The nil meaning of life

However, if you look at life from a broader point of view, you will eventually struggle to see the meaning to life at one point.

Now let’s say you have worked hard your whole life. You have a wonderful family with successful children and beautiful grandchildren. The NGOs that you worked for has completed big and small humanitarian projects saving the lives of thousands of people and improving the lives of millions. As you are inhaling your second last breath and your heart beats the second last time, the nurse asks if you have lived a happy remorseless life. Have you? Have you fulfilled your ambitions? Have you served the meaning of your life?

Will your bloodline continue to thrive in the future? Or will it end with the last of your offspring being the poor victim of a sexual criminal, locked in a pitch dark basement for years, malnourished, cold and naked, cursing the entire family for having given birth to them? Will your NGOs continue to do good? Or will they end in someone’s hands who turn the NGOs into an extreme right-winged organization that later release biological weapons and simultaneously inducing lung cancer in billions of humans and other mammals?

I am most likely exaggerating, but the point here is that your Schrödinger’s expectations – the meanings of your life – have an equal chance of being existent and nonexistent at the same time.

But I have done my best in my life and the future is out of my hands. I have no regret!

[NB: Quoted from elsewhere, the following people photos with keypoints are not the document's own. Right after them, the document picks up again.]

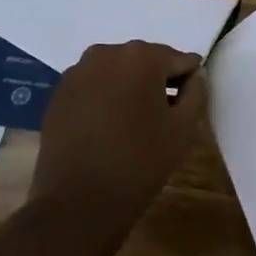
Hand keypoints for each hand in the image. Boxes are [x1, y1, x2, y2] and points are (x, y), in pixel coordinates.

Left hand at [30, 42, 207, 255]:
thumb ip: (196, 92)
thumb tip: (195, 75)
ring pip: (118, 72)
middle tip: (160, 120)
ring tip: (131, 125)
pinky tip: (106, 129)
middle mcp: (107, 52)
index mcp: (142, 56)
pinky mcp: (58, 93)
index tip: (183, 111)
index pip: (180, 60)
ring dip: (129, 90)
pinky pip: (94, 86)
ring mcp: (78, 72)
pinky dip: (105, 99)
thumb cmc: (140, 162)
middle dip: (157, 84)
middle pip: (146, 62)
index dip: (187, 85)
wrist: (77, 202)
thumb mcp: (183, 128)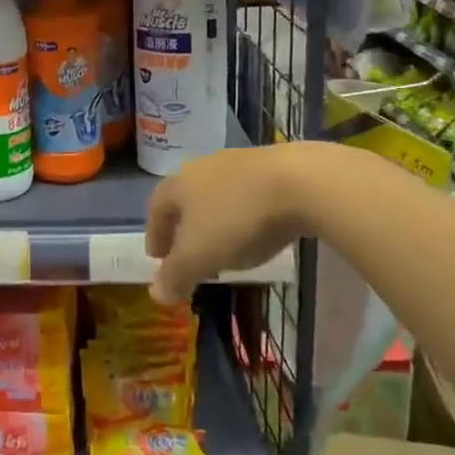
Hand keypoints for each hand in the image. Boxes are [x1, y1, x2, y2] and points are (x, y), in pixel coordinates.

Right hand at [145, 145, 315, 303]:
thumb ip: (176, 275)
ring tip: (225, 245)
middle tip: (189, 254)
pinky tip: (257, 230)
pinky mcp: (270, 165)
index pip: (156, 208)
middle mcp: (203, 167)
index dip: (155, 235)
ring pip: (216, 194)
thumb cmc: (237, 219)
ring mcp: (238, 162)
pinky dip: (243, 213)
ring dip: (214, 220)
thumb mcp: (200, 256)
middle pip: (185, 198)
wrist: (299, 182)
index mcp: (179, 184)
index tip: (157, 258)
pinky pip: (246, 193)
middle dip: (185, 227)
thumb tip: (156, 292)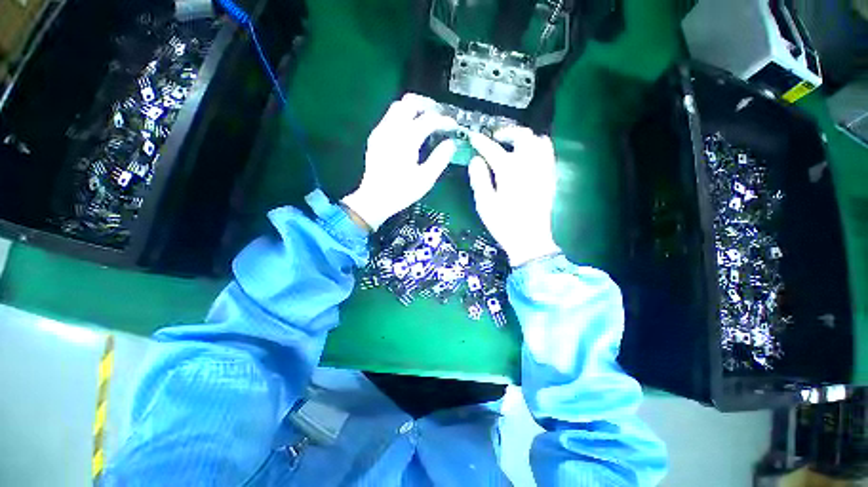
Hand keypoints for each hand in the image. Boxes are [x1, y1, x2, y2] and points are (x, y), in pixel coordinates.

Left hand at [342, 94, 458, 230]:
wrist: (374, 199)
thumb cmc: (402, 191)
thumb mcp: (426, 179)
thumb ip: (440, 159)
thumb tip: (451, 143)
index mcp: (406, 140)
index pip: (428, 119)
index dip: (444, 120)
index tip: (453, 126)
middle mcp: (392, 129)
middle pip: (410, 103)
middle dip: (427, 106)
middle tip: (439, 117)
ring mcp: (381, 131)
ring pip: (398, 107)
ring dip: (414, 110)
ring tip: (426, 121)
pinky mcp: (375, 137)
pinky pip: (390, 118)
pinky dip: (403, 117)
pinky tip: (409, 131)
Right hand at [467, 128, 560, 266]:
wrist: (530, 239)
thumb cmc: (504, 223)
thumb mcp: (485, 203)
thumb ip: (479, 179)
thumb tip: (476, 160)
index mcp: (510, 171)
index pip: (493, 149)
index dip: (481, 142)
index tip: (473, 137)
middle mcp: (529, 164)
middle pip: (522, 136)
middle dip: (507, 133)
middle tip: (495, 140)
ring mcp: (543, 170)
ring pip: (539, 141)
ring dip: (524, 138)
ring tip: (513, 146)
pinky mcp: (550, 178)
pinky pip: (548, 153)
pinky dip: (537, 148)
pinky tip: (528, 157)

You may argue that being your best self is sufficient to yielding the conclusion that you have served your meaning in life. But what if even that means nothing at all? Most of the achievements, or meanings, in our life come from external verification. An opera singer is deemed successful when they gain a large audience. A scientist’s success is measured by the number of articles they have published and the number of citation those articles have generated. But these mean nothing at all on the day that the sun burns out in about 5 billion years. Or sooner. Because the Earth could have been swallowed by the expanding sun before it even goes out.

As a geologist drills into the Earth’s crust, they uncover a lot of – but different – fossils at different depths. For example, the fossils of dinosaurs would be buried deeper than any of our human remains. Geologists can use the depth of fossils to regenerate a timescale, called the deep time. However, how low is the percentage of lifeform being preserved in soil? And how many lives have perished, without a trace, without ever leaving a single mark on Earth? Perhaps on the large-scale astronomical time, all of human’s ever-created data and even the evidence of us having existed will be nowhere to be found among the celestial dust.

So, if one day a superior governor of this world telepathically tells the entire human population that all of us are but NPCs living in an MMORPG where no one (superior being) even plays anymore, it would not be too senseless for me to guess that at least half of the population will crumble into a murderous bloodbath.